Ich liebe Watchmen! Ich liebe Alan Moore! Alan Moore ist Gott! Natürlich meine ich damit erstmals die legendäre, ja revolutionäre Graphic Novel aus den Jahren 1986/87, die damals in mehreren Teilen erschienen den Comicmarkt oder überhaupt das Verständnis für Comics, im speziellen auch und besonders das Genre des Superhelden-Comics völlig verändert hat. Alan Moore ist einer der mit Abstand besten zeitgenössischen Autoren überhaupt und nicht zuletzt mit vielen seiner anderen Meisterwerke wie From Hell (mit einer reichlich unterdurchschnittlichen Verfilmung) oder V for Vendetta (mit einer deutlich überzeugenderen Verfilmung) hat er (Comic-)Geschichte mit Geschichten geschrieben. So nebenbei hat er übrigens an keiner der Verfilmungen auch nur einen Dollar verdient, da er diese für ihn enstellenden Hollywoodisierungen seiner Arbeiten kompromisslos ablehnt. Er wechselt zudem seine Zeichner oft und gerne, im Falle von Watchmen war es Dave Gibbons (der hatte hingegen auch vor Ort am Set seinen Spaß), der diese grandiose Demontage des Superhelden-Mythos in einer alternativen Zeitlinie der 80er Jahre visualisierte.
“Watchmen are over.“
Ein Comic will verfilmt werden
Jahrelang, wenn nicht jahrzehntelang, geisterte Watchmen durch die Developement Hell Hollywoods und so konnte ich spätestens seit Beginn unseres neuen Jahrtausends diverseste Gerüchte im Netz aufschnappen, dass auf die eine oder andere Weise eine filmische Umsetzung der Vorlage in Planung sei. Unter anderem hat sich Terry Gilliam in den 90ern mal ernsthaft mit dem Projekt beschäftigt, scheiterte aber an der angeblichen Unverfilmbarkeit des Stoffs.

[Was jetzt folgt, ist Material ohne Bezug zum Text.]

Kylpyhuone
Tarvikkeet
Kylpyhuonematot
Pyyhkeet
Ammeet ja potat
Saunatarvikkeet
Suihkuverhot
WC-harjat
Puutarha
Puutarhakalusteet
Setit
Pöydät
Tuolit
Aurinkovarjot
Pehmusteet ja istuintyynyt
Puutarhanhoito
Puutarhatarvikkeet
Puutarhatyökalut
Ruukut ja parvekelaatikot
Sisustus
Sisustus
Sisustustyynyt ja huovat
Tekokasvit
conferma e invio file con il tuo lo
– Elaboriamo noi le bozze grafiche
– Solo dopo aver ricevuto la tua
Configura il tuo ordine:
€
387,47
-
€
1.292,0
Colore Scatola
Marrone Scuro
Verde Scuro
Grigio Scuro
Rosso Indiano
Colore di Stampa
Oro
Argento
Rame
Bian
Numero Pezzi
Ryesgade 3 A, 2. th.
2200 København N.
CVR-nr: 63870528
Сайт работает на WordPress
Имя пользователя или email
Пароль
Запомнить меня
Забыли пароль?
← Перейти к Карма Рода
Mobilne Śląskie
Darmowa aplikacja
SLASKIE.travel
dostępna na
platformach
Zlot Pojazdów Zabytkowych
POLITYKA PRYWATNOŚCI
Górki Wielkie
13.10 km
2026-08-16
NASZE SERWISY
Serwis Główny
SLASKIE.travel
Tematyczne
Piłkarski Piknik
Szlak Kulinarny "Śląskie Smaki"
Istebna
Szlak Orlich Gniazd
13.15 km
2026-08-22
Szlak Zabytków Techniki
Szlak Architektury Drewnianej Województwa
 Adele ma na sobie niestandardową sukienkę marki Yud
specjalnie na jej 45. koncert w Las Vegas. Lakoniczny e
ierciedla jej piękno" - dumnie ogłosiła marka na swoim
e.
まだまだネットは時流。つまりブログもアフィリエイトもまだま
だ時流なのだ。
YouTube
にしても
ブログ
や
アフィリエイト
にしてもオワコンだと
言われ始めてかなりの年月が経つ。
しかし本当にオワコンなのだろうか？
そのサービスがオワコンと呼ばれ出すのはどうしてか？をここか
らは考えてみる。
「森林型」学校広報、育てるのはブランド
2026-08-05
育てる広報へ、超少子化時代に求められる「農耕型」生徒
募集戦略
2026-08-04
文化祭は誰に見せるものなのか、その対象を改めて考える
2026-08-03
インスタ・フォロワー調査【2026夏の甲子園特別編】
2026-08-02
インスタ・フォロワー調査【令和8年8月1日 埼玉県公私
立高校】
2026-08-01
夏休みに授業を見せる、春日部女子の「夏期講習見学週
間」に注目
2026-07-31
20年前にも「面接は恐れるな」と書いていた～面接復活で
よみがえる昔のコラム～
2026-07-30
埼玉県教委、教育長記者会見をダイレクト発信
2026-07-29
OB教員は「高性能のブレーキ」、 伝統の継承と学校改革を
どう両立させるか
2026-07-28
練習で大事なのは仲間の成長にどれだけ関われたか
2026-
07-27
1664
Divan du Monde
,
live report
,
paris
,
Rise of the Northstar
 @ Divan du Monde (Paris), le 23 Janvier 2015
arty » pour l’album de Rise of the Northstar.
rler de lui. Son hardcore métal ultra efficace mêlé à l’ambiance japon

Zack Snyder schließlich, der uns bereits 300 bescherte und sich mehr als einmal in Interviews als fanatischer Watchmen-Fan geoutet hat, gelang es schließlich die notwendigen Produktionsmittel aufzutreiben und tatsächlich das scheinbar Unmögliche zu machen: aus dem komplexen und vielschichtigen Comic wurde ein Kino-Film.
Die ersten Bilder und vor allem die äußerst genialen Trailer ließen mich sehr, sehr Großes erhoffen und vor der Kinopremiere war ich fast schon nervös und richtig angespannt. Wie gesagt, seit Herr der Ringe habe ich nicht mehr so sehr die Verfilmung einer so großartigen Vorlage herbei gesehnt.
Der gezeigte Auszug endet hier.